In this blog, I consider the following factors when choosing an alternator to charge LiFePO4 batteries on a boat:
The battery bank
I will install 460AH x 2 with 12.8V, so 11.6kWh. In the event that the batteries are discharged, for example because I have prepared a large dinner with friends, I will have to keep the engine running to recharge the batteries. I also have a 330W solar, but I can neglect that in my calculations.
Plan is to be able to charge the batteries in a maximum of 4 hours with the engine running.
That means I need at least a 2.9kW alternator. The alternators used to run on 14V, so I need a constant min. 207A generator/alternator.
My boat is an aluminum Alubat Ovni with a Volvo Penta D2-55 diesel engine. To avoid aluminum corrosion (electrolysis) I can’t connect the ground to the boat hull. Most common alternators have the mass on the housing. This means I need to find an insulated ground (IG) alternator or isolate the alternator housing from the engine with an insulating bracket.
The Volvo Penta D2-55 diesel engine is not very powerful, so I also plan to regulate the alternator with a Wakespeed controller. (Described in previous post) This means I need an alternator with no internal regulator (no IR).

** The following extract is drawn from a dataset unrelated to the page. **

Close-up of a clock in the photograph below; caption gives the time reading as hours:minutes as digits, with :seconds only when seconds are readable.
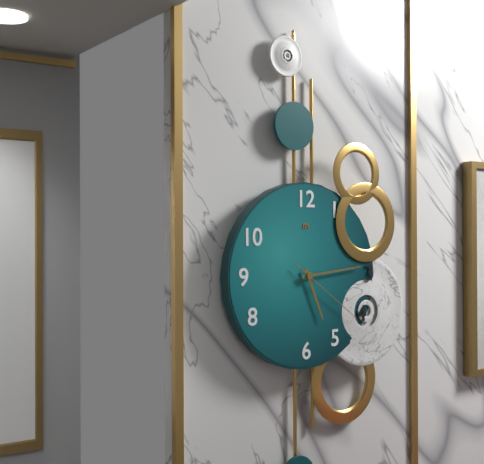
5:14:21
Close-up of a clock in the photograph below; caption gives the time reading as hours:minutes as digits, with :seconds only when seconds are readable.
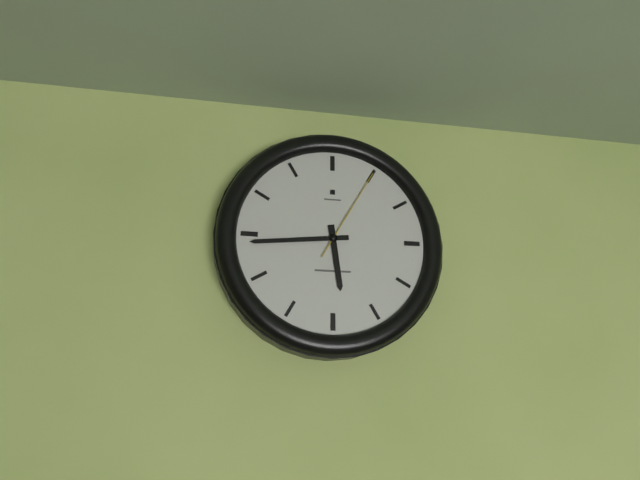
5:44:05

Speed ratio between alternator and diesel engine will be 2.3 in my case. The maximum speed of the diesel engine is probably 4000 rpm without load. The maximum speed of the alternator is 9000 rpm. So I would be on safe operation even if the engine decides to go to top speed.
Which alternator or generator to use to charge the batteries?

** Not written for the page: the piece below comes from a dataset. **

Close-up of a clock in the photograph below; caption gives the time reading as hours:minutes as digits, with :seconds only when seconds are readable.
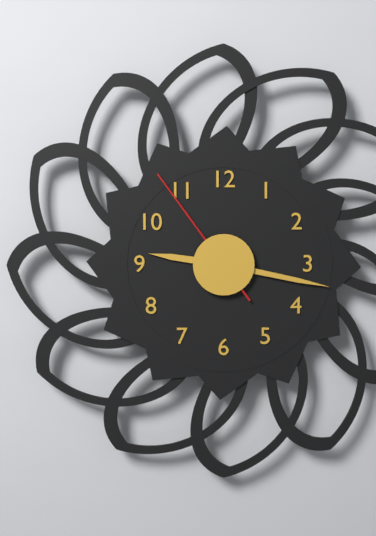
9:17:54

There are many alternators on the market, especially from the automotive industry. I’ve been thinking about buying one. The electrical output characteristics of vehicle alternators are mostly as follows:
The power output starts at 1500 rpm alternator speed. So it doesn’t deliver any power when idling.
The 270A alternator delivers my desired 207A at an alternator speed of 5000 rpm, which corresponds to an engine speed of 2200 rpm in a cold environment (23 °C). It will never deliver the desired 207A in a warm environment. (max about 170A)

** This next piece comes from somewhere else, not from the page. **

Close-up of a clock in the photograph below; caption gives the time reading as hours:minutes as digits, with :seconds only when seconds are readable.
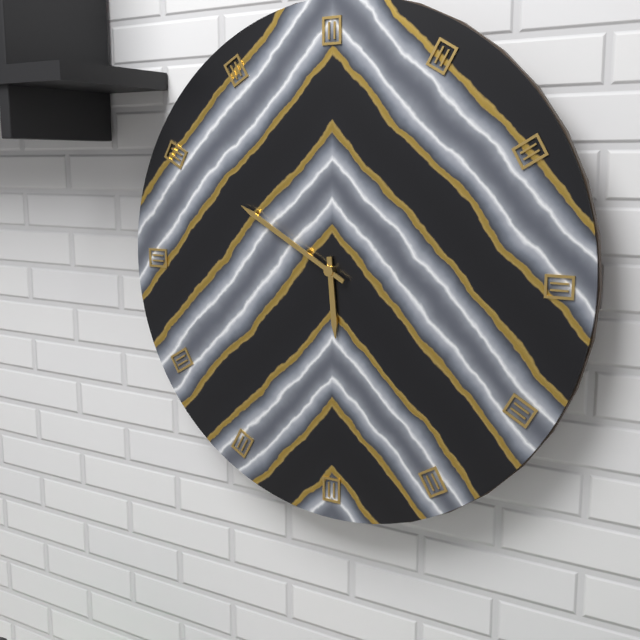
5:50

Actually, I would like to run the engine at about 1500 rpm for charging. At that speed (20kW) it has largely enough power for charging (3kW) and boat propulsion (6kW). At higher speeds it gets pretty loud in the boat.
The engine room is pretty small and warm so I’ll probably never get the 207A from this alternator. The solution is to choose a larger alternator, maybe 300A. On the one hand, the 300A alternators are much larger and more expensive.
A few more thoughts:
The automotive alternators are not designed to run at maximum load for long periods of time. In the car, they usually cover the power needs of the system and on rare occasions charge the 12V battery when it is empty after a long period of inactivity. No need to charge 11kWh batteries.
In the automotive industry, when lithium-ion batteries over 1kW are implemented, the alternator is replaced by a 48V or high-voltage electric motor (belt starter generator (BSG), …). The electronics for these electric motors are usually water-cooled in order to be able to run for a long time under heavy loads.
I thought about implementing a BSG in the boat. Because my system runs on 12v and I don’t have the money to redesign everything is not possible. The voltage of the electric motors is at least 48 V. These motors are also more expensive than the alternators
The best I could find for my needs is the 270A XT Balmar alternator.
Even in warm conditions it has 100 amps at idle speed. With normal charge at 1500 rpm engine speed (3450 rpm alternator speed) the power can be up to 270A in cold environment (25 degrees C) and 197A (in saturation). That looks pretty good!
This alternator is available without IR. Oddly enough, it’s more expensive without IR than with IR. I do not understand that. If I leave out a part, shouldn’t it be cheaper to produce? Let me know in the comments if you have any idea why the non-IR alternator is more expensive!
The tricky part for me now is building my own drive belt system to fit on the engine as alternator number 2.
Also, I need to develop an insulated mount for this alternator on the engine.
I keep you updated!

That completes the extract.